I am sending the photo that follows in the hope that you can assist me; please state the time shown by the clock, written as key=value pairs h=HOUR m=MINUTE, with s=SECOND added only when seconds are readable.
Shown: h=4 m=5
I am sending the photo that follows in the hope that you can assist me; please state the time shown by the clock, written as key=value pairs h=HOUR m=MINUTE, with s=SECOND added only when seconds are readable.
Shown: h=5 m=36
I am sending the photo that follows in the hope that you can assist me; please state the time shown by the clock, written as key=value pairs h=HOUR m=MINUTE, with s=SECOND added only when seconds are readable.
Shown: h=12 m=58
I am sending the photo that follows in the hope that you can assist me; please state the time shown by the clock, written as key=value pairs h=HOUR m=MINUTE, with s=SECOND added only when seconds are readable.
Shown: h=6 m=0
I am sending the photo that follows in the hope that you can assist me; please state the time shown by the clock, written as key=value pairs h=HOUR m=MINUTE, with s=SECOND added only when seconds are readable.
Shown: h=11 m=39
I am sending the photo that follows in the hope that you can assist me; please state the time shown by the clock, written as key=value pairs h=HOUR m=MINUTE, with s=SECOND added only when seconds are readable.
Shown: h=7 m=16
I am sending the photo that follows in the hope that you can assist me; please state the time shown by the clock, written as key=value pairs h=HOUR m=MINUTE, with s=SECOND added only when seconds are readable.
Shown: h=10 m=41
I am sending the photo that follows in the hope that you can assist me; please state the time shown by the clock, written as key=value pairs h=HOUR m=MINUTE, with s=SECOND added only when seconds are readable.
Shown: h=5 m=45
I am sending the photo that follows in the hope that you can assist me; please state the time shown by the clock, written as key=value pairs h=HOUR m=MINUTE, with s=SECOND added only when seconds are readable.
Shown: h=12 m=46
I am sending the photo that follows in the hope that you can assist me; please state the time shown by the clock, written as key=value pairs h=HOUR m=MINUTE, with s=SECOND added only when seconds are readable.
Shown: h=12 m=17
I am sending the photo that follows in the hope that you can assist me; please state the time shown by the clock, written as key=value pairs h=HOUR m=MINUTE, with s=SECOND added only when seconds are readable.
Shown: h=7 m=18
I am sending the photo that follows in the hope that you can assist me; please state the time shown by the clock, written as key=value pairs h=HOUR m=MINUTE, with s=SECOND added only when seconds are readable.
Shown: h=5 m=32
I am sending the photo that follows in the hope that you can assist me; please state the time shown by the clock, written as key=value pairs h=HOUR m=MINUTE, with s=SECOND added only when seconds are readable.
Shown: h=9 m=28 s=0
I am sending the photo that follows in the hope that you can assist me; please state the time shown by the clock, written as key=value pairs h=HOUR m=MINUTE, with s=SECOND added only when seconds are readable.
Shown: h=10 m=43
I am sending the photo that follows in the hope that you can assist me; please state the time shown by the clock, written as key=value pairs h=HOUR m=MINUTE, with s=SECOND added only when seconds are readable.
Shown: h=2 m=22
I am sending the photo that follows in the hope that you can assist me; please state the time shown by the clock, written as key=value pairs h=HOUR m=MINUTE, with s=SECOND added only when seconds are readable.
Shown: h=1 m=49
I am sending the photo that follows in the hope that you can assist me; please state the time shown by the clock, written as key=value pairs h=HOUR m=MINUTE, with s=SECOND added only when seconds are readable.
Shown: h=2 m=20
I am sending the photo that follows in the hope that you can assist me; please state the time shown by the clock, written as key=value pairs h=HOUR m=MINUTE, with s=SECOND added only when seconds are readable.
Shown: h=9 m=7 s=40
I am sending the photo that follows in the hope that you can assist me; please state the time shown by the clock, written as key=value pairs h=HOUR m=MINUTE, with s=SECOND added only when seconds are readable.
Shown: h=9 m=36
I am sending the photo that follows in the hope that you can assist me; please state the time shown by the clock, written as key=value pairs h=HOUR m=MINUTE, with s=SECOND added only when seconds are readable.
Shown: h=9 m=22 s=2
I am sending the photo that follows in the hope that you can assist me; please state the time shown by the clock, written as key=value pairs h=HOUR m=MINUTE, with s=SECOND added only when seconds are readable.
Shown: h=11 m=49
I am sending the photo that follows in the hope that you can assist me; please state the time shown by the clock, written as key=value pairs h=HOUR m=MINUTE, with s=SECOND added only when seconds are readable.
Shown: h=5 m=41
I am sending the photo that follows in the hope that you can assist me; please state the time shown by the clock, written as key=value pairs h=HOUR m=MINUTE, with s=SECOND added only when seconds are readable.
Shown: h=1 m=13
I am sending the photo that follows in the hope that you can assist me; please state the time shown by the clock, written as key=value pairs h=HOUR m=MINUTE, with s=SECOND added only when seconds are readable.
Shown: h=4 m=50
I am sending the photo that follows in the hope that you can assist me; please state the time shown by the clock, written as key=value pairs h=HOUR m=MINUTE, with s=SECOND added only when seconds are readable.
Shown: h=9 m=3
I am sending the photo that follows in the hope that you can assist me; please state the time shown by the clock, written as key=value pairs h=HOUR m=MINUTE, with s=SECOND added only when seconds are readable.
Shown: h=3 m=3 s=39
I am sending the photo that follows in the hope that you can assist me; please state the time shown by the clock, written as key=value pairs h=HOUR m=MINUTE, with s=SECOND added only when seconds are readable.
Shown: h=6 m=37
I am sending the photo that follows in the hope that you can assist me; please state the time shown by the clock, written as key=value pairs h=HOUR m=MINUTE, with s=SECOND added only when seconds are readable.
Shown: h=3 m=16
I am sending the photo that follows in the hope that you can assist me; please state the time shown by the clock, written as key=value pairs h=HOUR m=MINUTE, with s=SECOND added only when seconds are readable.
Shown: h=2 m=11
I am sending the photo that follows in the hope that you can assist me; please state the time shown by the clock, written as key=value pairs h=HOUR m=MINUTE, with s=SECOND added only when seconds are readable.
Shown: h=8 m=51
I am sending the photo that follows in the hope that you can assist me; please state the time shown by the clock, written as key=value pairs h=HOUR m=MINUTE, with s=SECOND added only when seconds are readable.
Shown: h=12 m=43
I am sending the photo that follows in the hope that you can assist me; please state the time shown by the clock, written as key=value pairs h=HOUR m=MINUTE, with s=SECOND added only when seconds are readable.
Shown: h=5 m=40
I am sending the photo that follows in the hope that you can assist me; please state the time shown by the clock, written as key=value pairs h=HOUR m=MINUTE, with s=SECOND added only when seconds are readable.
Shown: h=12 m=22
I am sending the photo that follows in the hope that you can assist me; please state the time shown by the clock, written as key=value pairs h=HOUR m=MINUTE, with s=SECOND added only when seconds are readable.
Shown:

::::::

Directions for this task: Please turn all the rows above into a JSON list of strings, with one string for each line and any blank lines left out.

Output of the exercise:
[
  "I am sending the photo that follows in the hope that you can assist me; please state the time shown by the clock, written as key=value pairs h=HOUR m=MINUTE, with s=SECOND added only when seconds are readable.",
  "Shown: h=4 m=5",
  "I am sending the photo that follows in the hope that you can assist me; please state the time shown by the clock, written as key=value pairs h=HOUR m=MINUTE, with s=SECOND added only when seconds are readable.",
  "Shown: h=5 m=36",
  "I am sending the photo that follows in the hope that you can assist me; please state the time shown by the clock, written as key=value pairs h=HOUR m=MINUTE, with s=SECOND added only when seconds are readable.",
  "Shown: h=12 m=58",
  "I am sending the photo that follows in the hope that you can assist me; please state the time shown by the clock, written as key=value pairs h=HOUR m=MINUTE, with s=SECOND added only when seconds are readable.",
  "Shown: h=6 m=0",
  "I am sending the photo that follows in the hope that you can assist me; please state the time shown by the clock, written as key=value pairs h=HOUR m=MINUTE, with s=SECOND added only when seconds are readable.",
  "Shown: h=11 m=39",
  "I am sending the photo that follows in the hope that you can assist me; please state the time shown by the clock, written as key=value pairs h=HOUR m=MINUTE, with s=SECOND added only when seconds are readable.",
  "Shown: h=7 m=16",
  "I am sending the photo that follows in the hope that you can assist me; please state the time shown by the clock, written as key=value pairs h=HOUR m=MINUTE, with s=SECOND added only when seconds are readable.",
  "Shown: h=10 m=41",
  "I am sending the photo that follows in the hope that you can assist me; please state the time shown by the clock, written as key=value pairs h=HOUR m=MINUTE, with s=SECOND added only when seconds are readable.",
  "Shown: h=5 m=45",
  "I am sending the photo that follows in the hope that you can assist me; please state the time shown by the clock, written as key=value pairs h=HOUR m=MINUTE, with s=SECOND added only when seconds are readable.",
  "Shown: h=12 m=46",
  "I am sending the photo that follows in the hope that you can assist me; please state the time shown by the clock, written as key=value pairs h=HOUR m=MINUTE, with s=SECOND added only when seconds are readable.",
  "Shown: h=12 m=17",
  "I am sending the photo that follows in the hope that you can assist me; please state the time shown by the clock, written as key=value pairs h=HOUR m=MINUTE, with s=SECOND added only when seconds are readable.",
  "Shown: h=7 m=18",
  "I am sending the photo that follows in the hope that you can assist me; please state the time shown by the clock, written as key=value pairs h=HOUR m=MINUTE, with s=SECOND added only when seconds are readable.",
  "Shown: h=5 m=32",
  "I am sending the photo that follows in the hope that you can assist me; please state the time shown by the clock, written as key=value pairs h=HOUR m=MINUTE, with s=SECOND added only when seconds are readable.",
  "Shown: h=9 m=28 s=0",
  "I am sending the photo that follows in the hope that you can assist me; please state the time shown by the clock, written as key=value pairs h=HOUR m=MINUTE, with s=SECOND added only when seconds are readable.",
  "Shown: h=10 m=43",
  "I am sending the photo that follows in the hope that you can assist me; please state the time shown by the clock, written as key=value pairs h=HOUR m=MINUTE, with s=SECOND added only when seconds are readable.",
  "Shown: h=2 m=22",
  "I am sending the photo that follows in the hope that you can assist me; please state the time shown by the clock, written as key=value pairs h=HOUR m=MINUTE, with s=SECOND added only when seconds are readable.",
  "Shown: h=1 m=49",
  "I am sending the photo that follows in the hope that you can assist me; please state the time shown by the clock, written as key=value pairs h=HOUR m=MINUTE, with s=SECOND added only when seconds are readable.",
  "Shown: h=2 m=20",
  "I am sending the photo that follows in the hope that you can assist me; please state the time shown by the clock, written as key=value pairs h=HOUR m=MINUTE, with s=SECOND added only when seconds are readable.",
  "Shown: h=9 m=7 s=40",
  "I am sending the photo that follows in the hope that you can assist me; please state the time shown by the clock, written as key=value pairs h=HOUR m=MINUTE, with s=SECOND added only when seconds are readable.",
  "Shown: h=9 m=36",
  "I am sending the photo that follows in the hope that you can assist me; please state the time shown by the clock, written as key=value pairs h=HOUR m=MINUTE, with s=SECOND added only when seconds are readable.",
  "Shown: h=9 m=22 s=2",
  "I am sending the photo that follows in the hope that you can assist me; please state the time shown by the clock, written as key=value pairs h=HOUR m=MINUTE, with s=SECOND added only when seconds are readable.",
  "Shown: h=11 m=49",
  "I am sending the photo that follows in the hope that you can assist me; please state the time shown by the clock, written as key=value pairs h=HOUR m=MINUTE, with s=SECOND added only when seconds are readable.",
  "Shown: h=5 m=41",
  "I am sending the photo that follows in the hope that you can assist me; please state the time shown by the clock, written as key=value pairs h=HOUR m=MINUTE, with s=SECOND added only when seconds are readable.",
  "Shown: h=1 m=13",
  "I am sending the photo that follows in the hope that you can assist me; please state the time shown by the clock, written as key=value pairs h=HOUR m=MINUTE, with s=SECOND added only when seconds are readable.",
  "Shown: h=4 m=50",
  "I am sending the photo that follows in the hope that you can assist me; please state the time shown by the clock, written as key=value pairs h=HOUR m=MINUTE, with s=SECOND added only when seconds are readable.",
  "Shown: h=9 m=3",
  "I am sending the photo that follows in the hope that you can assist me; please state the time shown by the clock, written as key=value pairs h=HOUR m=MINUTE, with s=SECOND added only when seconds are readable.",
  "Shown: h=3 m=3 s=39",
  "I am sending the photo that follows in the hope that you can assist me; please state the time shown by the clock, written as key=value pairs h=HOUR m=MINUTE, with s=SECOND added only when seconds are readable.",
  "Shown: h=6 m=37",
  "I am sending the photo that follows in the hope that you can assist me; please state the time shown by the clock, written as key=value pairs h=HOUR m=MINUTE, with s=SECOND added only when seconds are readable.",
  "Shown: h=3 m=16",
  "I am sending the photo that follows in the hope that you can assist me; please state the time shown by the clock, written as key=value pairs h=HOUR m=MINUTE, with s=SECOND added only when seconds are readable.",
  "Shown: h=2 m=11",
  "I am sending the photo that follows in the hope that you can assist me; please state the time shown by the clock, written as key=value pairs h=HOUR m=MINUTE, with s=SECOND added only when seconds are readable.",
  "Shown: h=8 m=51",
  "I am sending the photo that follows in the hope that you can assist me; please state the time shown by the clock, written as key=value pairs h=HOUR m=MINUTE, with s=SECOND added only when seconds are readable.",
  "Shown: h=12 m=43",
  "I am sending the photo that follows in the hope that you can assist me; please state the time shown by the clock, written as key=value pairs h=HOUR m=MINUTE, with s=SECOND added only when seconds are readable.",
  "Shown: h=5 m=40",
  "I am sending the photo that follows in the hope that you can assist me; please state the time shown by the clock, written as key=value pairs h=HOUR m=MINUTE, with s=SECOND added only when seconds are readable.",
  "Shown: h=12 m=22",
  "I am sending the photo that follows in the hope that you can assist me; please state the time shown by the clock, written as key=value pairs h=HOUR m=MINUTE, with s=SECOND added only when seconds are readable.",
  "Shown:"
]